Серафина шла без оглядки. Шла быстро, на пределе сил, потому что знала: если замедлится, если позволит себе остановиться и вспомнить лица тех, кого оставила, если позволит сердцу снова занять место разума, её догонят — не люди с оружием, а страх, вина, боль, которые сожрут её изнутри ещё до того, как дойдут до физического тела.
Тропинка, которой она пользовалась в детстве, ведя коз к пастбищам, теперь казалась ей чужой, изуродованной: трава выгорела, деревья были словно согнуты в вечном поклоне перед той новой властью, которая пришла на эту землю.
Когда она увидела ферму, сердце на мгновение сжалось. Старая усадьба, оставшаяся со времён французской колонизации, стояла как осколок прошлого: крепкие белёные стены, облупившиеся ставни, заросший сад. Её шаги замедлились сами собой.

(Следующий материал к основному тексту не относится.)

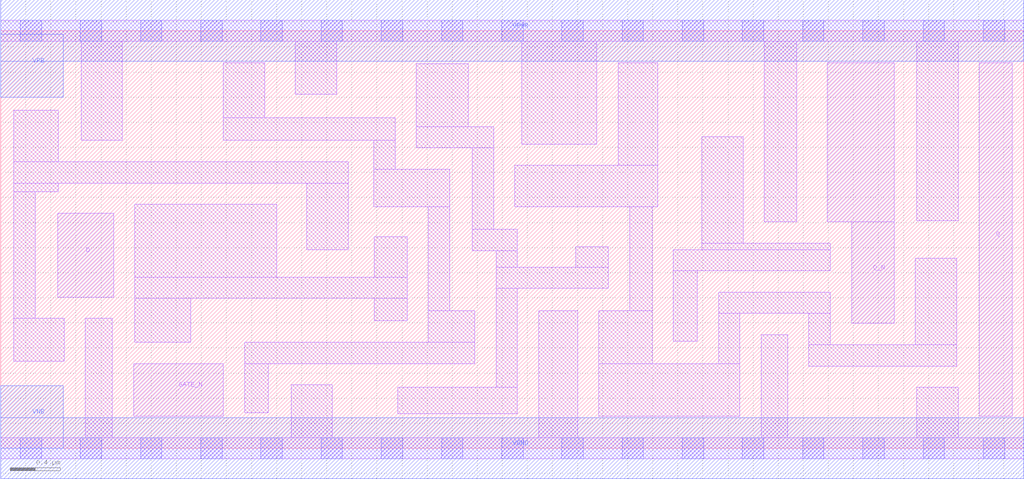
<source format=lef>
# Copyright 2020 The SkyWater PDK Authors
#
# Licensed under the Apache License, Version 2.0 (the "License");
# you may not use this file except in compliance with the License.
# You may obtain a copy of the License at
#
#     https://www.apache.org/licenses/LICENSE-2.0
#
# Unless required by applicable law or agreed to in writing, software
# distributed under the License is distributed on an "AS IS" BASIS,
# WITHOUT WARRANTIES OR CONDITIONS OF ANY KIND, either express or implied.
# See the License for the specific language governing permissions and
# limitations under the License.
#
# SPDX-License-Identifier: Apache-2.0

VERSION 5.5 ;
NAMESCASESENSITIVE ON ;
BUSBITCHARS "[]" ;
DIVIDERCHAR "/" ;
MACRO sky130_fd_sc_lp__dlxbn_1
  CLASS CORE ;
  SOURCE USER ;
  ORIGIN  0.000000  0.000000 ;
  SIZE  8.160000 BY  3.330000 ;
  SYMMETRY X Y R90 ;
  SITE unit ;
  PIN D
    ANTENNAGATEAREA  0.159000 ;
    DIRECTION INPUT ;
    USE SIGNAL ;
    PORT
      LAYER li1 ;
        RECT 0.455000 1.205000 0.900000 1.875000 ;
    END
  END D
  PIN Q
    ANTENNADIFFAREA  0.556500 ;
    DIRECTION OUTPUT ;
    USE SIGNAL ;
    PORT
      LAYER li1 ;
        RECT 7.805000 0.255000 8.065000 3.075000 ;
    END
  END Q
  PIN Q_N
    ANTENNADIFFAREA  0.556500 ;
    DIRECTION OUTPUT ;
    USE SIGNAL ;
    PORT
      LAYER li1 ;
        RECT 6.590000 1.805000 7.125000 3.075000 ;
        RECT 6.785000 0.995000 7.125000 1.805000 ;
    END
  END Q_N
  PIN GATE_N
    ANTENNAGATEAREA  0.159000 ;
    DIRECTION INPUT ;
    USE CLOCK ;
    PORT
      LAYER li1 ;
        RECT 1.060000 0.255000 1.775000 0.675000 ;
    END
  END GATE_N
  PIN VGND
    DIRECTION INOUT ;
    USE GROUND ;
    PORT
      LAYER met1 ;
        RECT 0.000000 -0.245000 8.160000 0.245000 ;
    END
  END VGND
  PIN VNB
    DIRECTION INOUT ;
    USE GROUND ;
    PORT
      LAYER met1 ;
        RECT 0.000000 0.000000 0.500000 0.500000 ;
    END
  END VNB
  PIN VPB
    DIRECTION INOUT ;
    USE POWER ;
    PORT
      LAYER met1 ;
        RECT 0.000000 2.800000 0.500000 3.300000 ;
    END
  END VPB
  PIN VPWR
    DIRECTION INOUT ;
    USE POWER ;
    PORT
      LAYER met1 ;
        RECT 0.000000 3.085000 8.160000 3.575000 ;
    END
  END VPWR
  OBS
    LAYER li1 ;
      RECT 0.000000 -0.085000 8.160000 0.085000 ;
      RECT 0.000000  3.245000 8.160000 3.415000 ;
      RECT 0.105000  0.695000 0.505000 1.035000 ;
      RECT 0.105000  1.035000 0.275000 2.045000 ;
      RECT 0.105000  2.045000 0.460000 2.115000 ;
      RECT 0.105000  2.115000 2.770000 2.285000 ;
      RECT 0.105000  2.285000 0.460000 2.695000 ;
      RECT 0.640000  2.455000 0.970000 3.245000 ;
      RECT 0.675000  0.085000 0.890000 1.035000 ;
      RECT 1.070000  0.845000 1.515000 1.195000 ;
      RECT 1.070000  1.195000 3.240000 1.365000 ;
      RECT 1.070000  1.365000 2.200000 1.945000 ;
      RECT 1.775000  2.455000 3.145000 2.635000 ;
      RECT 1.775000  2.635000 2.105000 3.075000 ;
      RECT 1.945000  0.285000 2.135000 0.675000 ;
      RECT 1.945000  0.675000 3.780000 0.845000 ;
      RECT 2.315000  0.085000 2.645000 0.505000 ;
      RECT 2.350000  2.825000 2.680000 3.245000 ;
      RECT 2.440000  1.585000 2.770000 2.115000 ;
      RECT 2.975000  1.925000 3.580000 2.225000 ;
      RECT 2.975000  2.225000 3.145000 2.455000 ;
      RECT 2.980000  1.015000 3.240000 1.195000 ;
      RECT 2.980000  1.365000 3.240000 1.685000 ;
      RECT 3.165000  0.275000 4.120000 0.485000 ;
      RECT 3.315000  2.395000 3.930000 2.565000 ;
      RECT 3.315000  2.565000 3.730000 3.065000 ;
      RECT 3.410000  0.845000 3.780000 1.095000 ;
      RECT 3.410000  1.095000 3.580000 1.925000 ;
      RECT 3.760000  1.575000 4.120000 1.745000 ;
      RECT 3.760000  1.745000 3.930000 2.395000 ;
      RECT 3.950000  0.485000 4.120000 1.275000 ;
      RECT 3.950000  1.275000 4.845000 1.445000 ;
      RECT 3.950000  1.445000 4.120000 1.575000 ;
      RECT 4.100000  1.925000 5.240000 2.255000 ;
      RECT 4.155000  2.425000 4.755000 3.245000 ;
      RECT 4.290000  0.085000 4.600000 1.095000 ;
      RECT 4.585000  1.445000 4.845000 1.605000 ;
      RECT 4.770000  0.255000 5.895000 0.675000 ;
      RECT 4.770000  0.675000 5.195000 1.095000 ;
      RECT 4.925000  2.255000 5.240000 3.075000 ;
      RECT 5.015000  1.095000 5.195000 1.925000 ;
      RECT 5.365000  0.855000 5.555000 1.415000 ;
      RECT 5.365000  1.415000 6.615000 1.585000 ;
      RECT 5.590000  1.585000 6.615000 1.635000 ;
      RECT 5.590000  1.635000 5.920000 2.485000 ;
      RECT 5.725000  0.675000 5.895000 1.075000 ;
      RECT 5.725000  1.075000 6.615000 1.245000 ;
      RECT 6.065000  0.085000 6.275000 0.905000 ;
      RECT 6.090000  1.805000 6.350000 3.245000 ;
      RECT 6.445000  0.655000 7.625000 0.825000 ;
      RECT 6.445000  0.825000 6.615000 1.075000 ;
      RECT 7.295000  0.825000 7.625000 1.515000 ;
      RECT 7.305000  0.085000 7.635000 0.485000 ;
      RECT 7.305000  1.815000 7.635000 3.245000 ;
    LAYER mcon ;
      RECT 0.155000 -0.085000 0.325000 0.085000 ;
      RECT 0.155000  3.245000 0.325000 3.415000 ;
      RECT 0.635000 -0.085000 0.805000 0.085000 ;
      RECT 0.635000  3.245000 0.805000 3.415000 ;
      RECT 1.115000 -0.085000 1.285000 0.085000 ;
      RECT 1.115000  3.245000 1.285000 3.415000 ;
      RECT 1.595000 -0.085000 1.765000 0.085000 ;
      RECT 1.595000  3.245000 1.765000 3.415000 ;
      RECT 2.075000 -0.085000 2.245000 0.085000 ;
      RECT 2.075000  3.245000 2.245000 3.415000 ;
      RECT 2.555000 -0.085000 2.725000 0.085000 ;
      RECT 2.555000  3.245000 2.725000 3.415000 ;
      RECT 3.035000 -0.085000 3.205000 0.085000 ;
      RECT 3.035000  3.245000 3.205000 3.415000 ;
      RECT 3.515000 -0.085000 3.685000 0.085000 ;
      RECT 3.515000  3.245000 3.685000 3.415000 ;
      RECT 3.995000 -0.085000 4.165000 0.085000 ;
      RECT 3.995000  3.245000 4.165000 3.415000 ;
      RECT 4.475000 -0.085000 4.645000 0.085000 ;
      RECT 4.475000  3.245000 4.645000 3.415000 ;
      RECT 4.955000 -0.085000 5.125000 0.085000 ;
      RECT 4.955000  3.245000 5.125000 3.415000 ;
      RECT 5.435000 -0.085000 5.605000 0.085000 ;
      RECT 5.435000  3.245000 5.605000 3.415000 ;
      RECT 5.915000 -0.085000 6.085000 0.085000 ;
      RECT 5.915000  3.245000 6.085000 3.415000 ;
      RECT 6.395000 -0.085000 6.565000 0.085000 ;
      RECT 6.395000  3.245000 6.565000 3.415000 ;
      RECT 6.875000 -0.085000 7.045000 0.085000 ;
      RECT 6.875000  3.245000 7.045000 3.415000 ;
      RECT 7.355000 -0.085000 7.525000 0.085000 ;
      RECT 7.355000  3.245000 7.525000 3.415000 ;
      RECT 7.835000 -0.085000 8.005000 0.085000 ;
      RECT 7.835000  3.245000 8.005000 3.415000 ;
  END
END sky130_fd_sc_lp__dlxbn_1
END LIBRARY

</source>
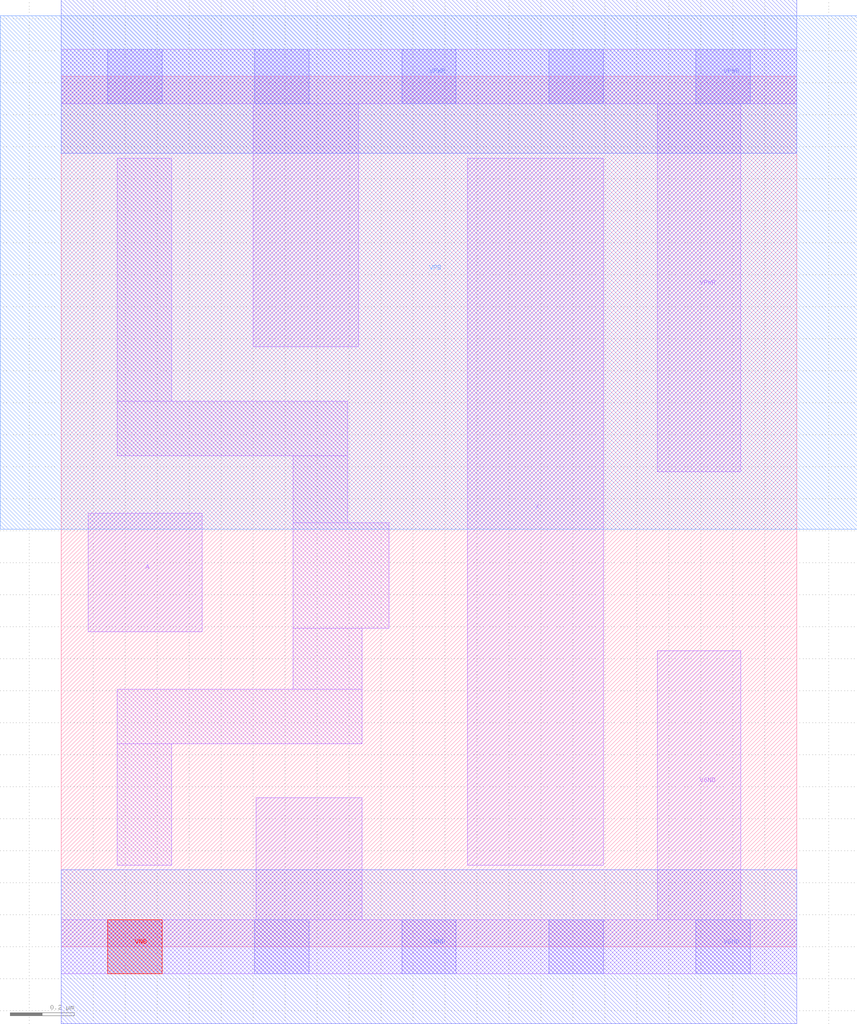
<source format=lef>
# Copyright 2020 The SkyWater PDK Authors
#
# Licensed under the Apache License, Version 2.0 (the "License");
# you may not use this file except in compliance with the License.
# You may obtain a copy of the License at
#
#     https://www.apache.org/licenses/LICENSE-2.0
#
# Unless required by applicable law or agreed to in writing, software
# distributed under the License is distributed on an "AS IS" BASIS,
# WITHOUT WARRANTIES OR CONDITIONS OF ANY KIND, either express or implied.
# See the License for the specific language governing permissions and
# limitations under the License.
#
# SPDX-License-Identifier: Apache-2.0

VERSION 5.7 ;
  NOWIREEXTENSIONATPIN ON ;
  DIVIDERCHAR "/" ;
  BUSBITCHARS "[]" ;
PROPERTYDEFINITIONS
  MACRO maskLayoutSubType STRING ;
  MACRO prCellType STRING ;
  MACRO originalViewName STRING ;
END PROPERTYDEFINITIONS
MACRO sky130_fd_sc_hdll__buf_2
  CLASS CORE ;
  FOREIGN sky130_fd_sc_hdll__buf_2 ;
  ORIGIN  0.000000  0.000000 ;
  SIZE  2.300000 BY  2.720000 ;
  SYMMETRY X Y R90 ;
  SITE unithd ;
  PIN A
    ANTENNAGATEAREA  0.178200 ;
    DIRECTION INPUT ;
    USE SIGNAL ;
    PORT
      LAYER li1 ;
        RECT 0.085000 0.985000 0.440000 1.355000 ;
    END
  END A
  PIN VGND
    ANTENNADIFFAREA  0.444250 ;
    DIRECTION INOUT ;
    USE SIGNAL ;
    PORT
      LAYER li1 ;
        RECT 0.000000 -0.085000 2.300000 0.085000 ;
        RECT 0.610000  0.085000 0.940000 0.465000 ;
        RECT 1.865000  0.085000 2.125000 0.925000 ;
      LAYER mcon ;
        RECT 0.145000 -0.085000 0.315000 0.085000 ;
        RECT 0.605000 -0.085000 0.775000 0.085000 ;
        RECT 1.065000 -0.085000 1.235000 0.085000 ;
        RECT 1.525000 -0.085000 1.695000 0.085000 ;
        RECT 1.985000 -0.085000 2.155000 0.085000 ;
    END
    PORT
      LAYER met1 ;
        RECT 0.000000 -0.240000 2.300000 0.240000 ;
    END
  END VGND
  PIN VPWR
    ANTENNADIFFAREA  0.709400 ;
    DIRECTION INOUT ;
    USE SIGNAL ;
    PORT
      LAYER li1 ;
        RECT 0.000000 2.635000 2.300000 2.805000 ;
        RECT 0.600000 1.875000 0.930000 2.635000 ;
        RECT 1.865000 1.485000 2.125000 2.635000 ;
      LAYER mcon ;
        RECT 0.145000 2.635000 0.315000 2.805000 ;
        RECT 0.605000 2.635000 0.775000 2.805000 ;
        RECT 1.065000 2.635000 1.235000 2.805000 ;
        RECT 1.525000 2.635000 1.695000 2.805000 ;
        RECT 1.985000 2.635000 2.155000 2.805000 ;
    END
    PORT
      LAYER met1 ;
        RECT 0.000000 2.480000 2.300000 2.960000 ;
    END
  END VPWR
  PIN X
    ANTENNADIFFAREA  0.703750 ;
    DIRECTION OUTPUT ;
    USE SIGNAL ;
    PORT
      LAYER li1 ;
        RECT 1.270000 0.255000 1.695000 2.465000 ;
    END
  END X
  PIN VNB
    DIRECTION INOUT ;
    USE GROUND ;
    PORT
      LAYER pwell ;
        RECT 0.145000 -0.085000 0.315000 0.085000 ;
    END
  END VNB
  PIN VPB
    DIRECTION INOUT ;
    USE POWER ;
    PORT
      LAYER nwell ;
        RECT -0.190000 1.305000 2.490000 2.910000 ;
    END
  END VPB
  OBS
    LAYER li1 ;
      RECT 0.175000 0.255000 0.345000 0.635000 ;
      RECT 0.175000 0.635000 0.940000 0.805000 ;
      RECT 0.175000 1.535000 0.895000 1.705000 ;
      RECT 0.175000 1.705000 0.345000 2.465000 ;
      RECT 0.725000 0.805000 0.940000 0.995000 ;
      RECT 0.725000 0.995000 1.025000 1.325000 ;
      RECT 0.725000 1.325000 0.895000 1.535000 ;
  END
  PROPERTY maskLayoutSubType "abstract" ;
  PROPERTY prCellType "standard" ;
  PROPERTY originalViewName "layout" ;
END sky130_fd_sc_hdll__buf_2
END LIBRARY

</source>
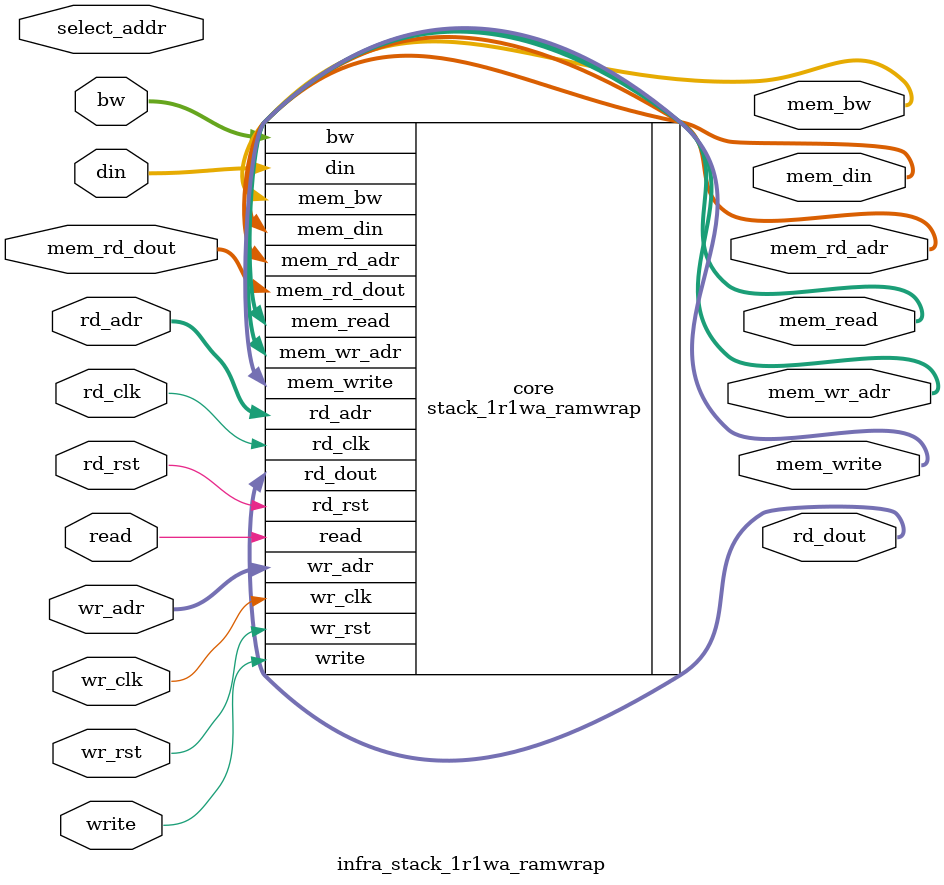
<source format=v>
module infra_stack_1r1wa_ramwrap (write, wr_adr, bw, din, read, rd_adr, rd_dout,
	                 mem_write, mem_wr_adr, mem_bw, mem_din, mem_read, mem_rd_adr, mem_rd_dout,
		         rd_clk, wr_clk, rd_rst, wr_rst,
		         select_addr);

  parameter WIDTH = 32;
  parameter ENAPSDO = 1;
  parameter NUMADDR = 1024;
  parameter BITADDR = 10;
  parameter NUMWBNK = 4;
  parameter BITWBNK = 2;
  parameter NUMWROW = 256;
  parameter BITWROW = 8;
  parameter SRAM_DELAY = 2;
  parameter FLOPCMD = 0;
  parameter FLOPMEM = 0;
  parameter FLOPOUT = 0;
  parameter RSTZERO = 0;
  parameter CGFLOPC = 0;
  parameter CGFLOPM = 0;
  parameter CGFLOPO = 0;

  input write;
  input wr_clk;
  input wr_rst;
  input [BITADDR-1:0] wr_adr;
  input [WIDTH-1:0] bw;
  input [WIDTH-1:0] din;

  input read;
  input rd_clk;
  input rd_rst;
  input [BITADDR-1:0] rd_adr;
  output [WIDTH-1:0] rd_dout;

  output [NUMWBNK-1:0] mem_write;
  output [NUMWBNK*BITWROW-1:0] mem_wr_adr;
  output [NUMWBNK*WIDTH-1:0] mem_bw;
  output [NUMWBNK*WIDTH-1:0] mem_din;

  output [NUMWBNK-1:0] mem_read;
  output [NUMWBNK*BITWROW-1:0] mem_rd_adr;
  input [NUMWBNK*WIDTH-1:0] mem_rd_dout;

  input [BITADDR-1:0] select_addr;

  stack_1r1wa_ramwrap #(.WIDTH (WIDTH), .ENAPSDO (ENAPSDO), .NUMADDR (NUMADDR), .BITADDR (BITADDR),
               .NUMWBNK (NUMWBNK), .BITWBNK (BITWBNK), .NUMWROW (NUMWROW), .BITWROW (BITWROW),
               .SRAM_DELAY (SRAM_DELAY), .FLOPCMD (FLOPCMD), .FLOPMEM (FLOPMEM), .FLOPOUT (FLOPOUT))
    core (.write (write), .wr_adr (wr_adr), .bw (bw), .din (din),
          .read (read), .rd_adr (rd_adr), .rd_dout (rd_dout), 
          .mem_write (mem_write), .mem_wr_adr (mem_wr_adr), .mem_bw (mem_bw), .mem_din (mem_din),
          .mem_read (mem_read), .mem_rd_adr (mem_rd_adr), .mem_rd_dout (mem_rd_dout),
          .rd_clk (rd_clk), .wr_clk (wr_clk), 
          .rd_rst (rd_rst), .wr_rst (wr_rst));

`ifdef FORMAL
//synopsys translate_off

assume_select_addr_range: assume property (@(posedge wr_clk) disable iff (wr_rst) (select_addr < NUMADDR));
assume_select_addr_stable: assume property (@(posedge wr_clk) disable iff (wr_rst) $stable(select_addr));

ip_top_sva_stack_1r1wa_ramwrap #(
     .WIDTH       (WIDTH),
     .NUMADDR     (NUMADDR),
     .BITADDR     (BITADDR),
     .NUMWBNK     (NUMWBNK),
     .BITWBNK     (BITWBNK),
     .NUMWROW     (NUMWROW),
     .BITWROW     (BITWROW),
     .SRAM_DELAY  (SRAM_DELAY),
     .FLOPCMD     (FLOPCMD),
     .FLOPMEM     (FLOPMEM),
     .FLOPOUT     (FLOPOUT),
     .RSTZERO     (RSTZERO))
ip_top_sva (.*);

ip_top_sva_2_stack_1r1wa_ramwrap #(
     .NUMADDR     (NUMADDR),
     .BITADDR     (BITADDR),
     .NUMWROW     (NUMWROW),
     .BITWROW     (BITWROW),
     .NUMWBNK     (NUMWBNK),
     .BITWBNK     (BITWBNK))
ip_top_sva_2 (.*);
//synopsys translate_on

`elsif SIM_SVA

genvar sva_int;
// generate for (sva_int=0; sva_int<WIDTH; sva_int=sva_int+1) begin
generate for (sva_int=0; sva_int<1; sva_int=sva_int+1) begin: sva_loop
  wire [BITADDR-1:0] help_addr = sva_int;
ip_top_sva_stack_1r1w #(
     .WIDTH       (WIDTH),
     .NUMADDR     (NUMADDR),
     .BITADDR     (BITADDR),
     .NUMWBNK     (NUMWBNK),
     .BITWBNK     (BITWBNK),
     .NUMWROW     (NUMWROW),
     .BITWROW     (BITWROW),
     .SRAM_DELAY  (SRAM_DELAY),
     .FLOPCMD     (FLOPCMD),
     .FLOPMEM     (FLOPMEM),
     .FLOPOUT     (FLOPOUT),
     .RSTZERO     (RSTZERO))
ip_top_sva (.select_addr(help_addr), .*);
end
endgenerate

ip_top_sva_2_stack_1r1w #(
     .NUMADDR     (NUMADDR),
     .BITADDR     (BITADDR),
     .NUMWROW     (NUMWROW),
     .BITWROW     (BITWROW),
     .NUMWBNK     (NUMWBNK),
     .BITWBNK     (BITWBNK))
ip_top_sva_2 (.*);

`endif

endmodule


</source>
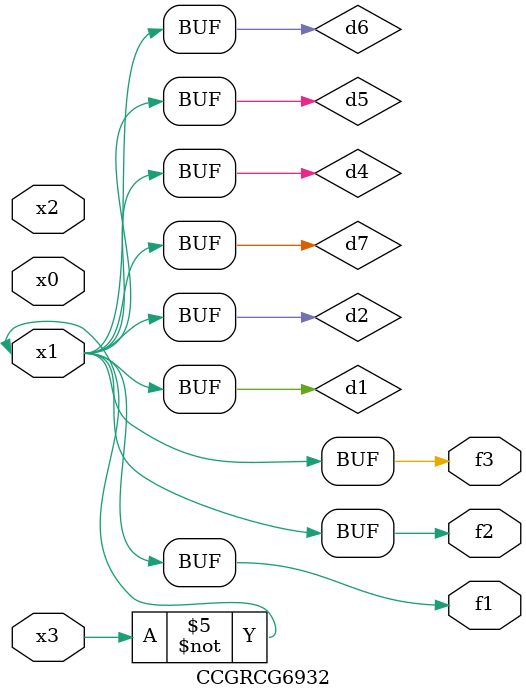
<source format=v>
module CCGRCG6932(
	input x0, x1, x2, x3,
	output f1, f2, f3
);

	wire d1, d2, d3, d4, d5, d6, d7;

	not (d1, x3);
	buf (d2, x1);
	xnor (d3, d1, d2);
	nor (d4, d1);
	buf (d5, d1, d2);
	buf (d6, d4, d5);
	nand (d7, d4);
	assign f1 = d6;
	assign f2 = d7;
	assign f3 = d6;
endmodule

</source>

Серафине не нужно было стучать. Дверь открылась прежде, чем она успела поднять руку. На пороге стояла мадам Леклер — женщина с серебряными волосами, строгим лицом и потухшими глазами.
За её спиной показался месье Леклер — бывший офицер, отставник, который носил свою прямую спину как напоминание о прошлом, но теперь в его осанке сквозила тяжесть, которую нести стало труднее, чем рюкзак солдата. Они не спросили, зачем она пришла. Не спросили, кто её преследует. Они знали.
Серафина сидела на кухне, глотая горячее молоко, которое обжигало горло, но давало силы, слушая, как мадам Леклер быстро и тихо объясняет план: скрыться через лес, вдоль старого русла реки, выйти к перевалочной станции, где можно будет найти путь к Виль-Роше.
— Там ваши друзья, — сказала она. — Там те, кто ещё помнит, что такое честь.
Месье Леклер молча подал ей старую карту, на которой жирными угольными линиями были обведены безопасные тропы. И коротко кивнул, словно посылая в бой кого-то, кто не имел права проиграть.
Когда Серафина вышла в ночь, лес встретил её прохладой и шорохом. Каждый шаг отзывался эхом в сердце, но она шла. Потому что теперь несла не только свою жизнь. Она несла их память. И их последнюю надежду.
Лес отступал медленно, уступая место редким полям и полузаброшенным деревням, где земля выглядела так, будто сама природа решила отвернуться от этой страны: сухие стебли вместо кукурузы, мёртвые деревья, оседающие в собственной тени, покосившиеся крыши, сквозь которые небо смотрело холодным, пустым глазом.
Серафина шла осторожно, почти не оставляя следов, научившись за эти дни двигаться в тишине, как животное, которое знает: любая ошибка может стоить жизни.
Она видела: дома, выжженные дотла; стены, исписанные угрозами; колодцы, засыпанные мусором и трупами животных. На дорогах лежали обгоревшие останки фургонов, перевёрнутые повозки, изломанные рамы велосипедов — всё, что когда-то было частью жизни, теперь стало памятниками разрушению.
Иногда на обочинах она встречала тела. Не бойцов — крестьян, женщин, стариков.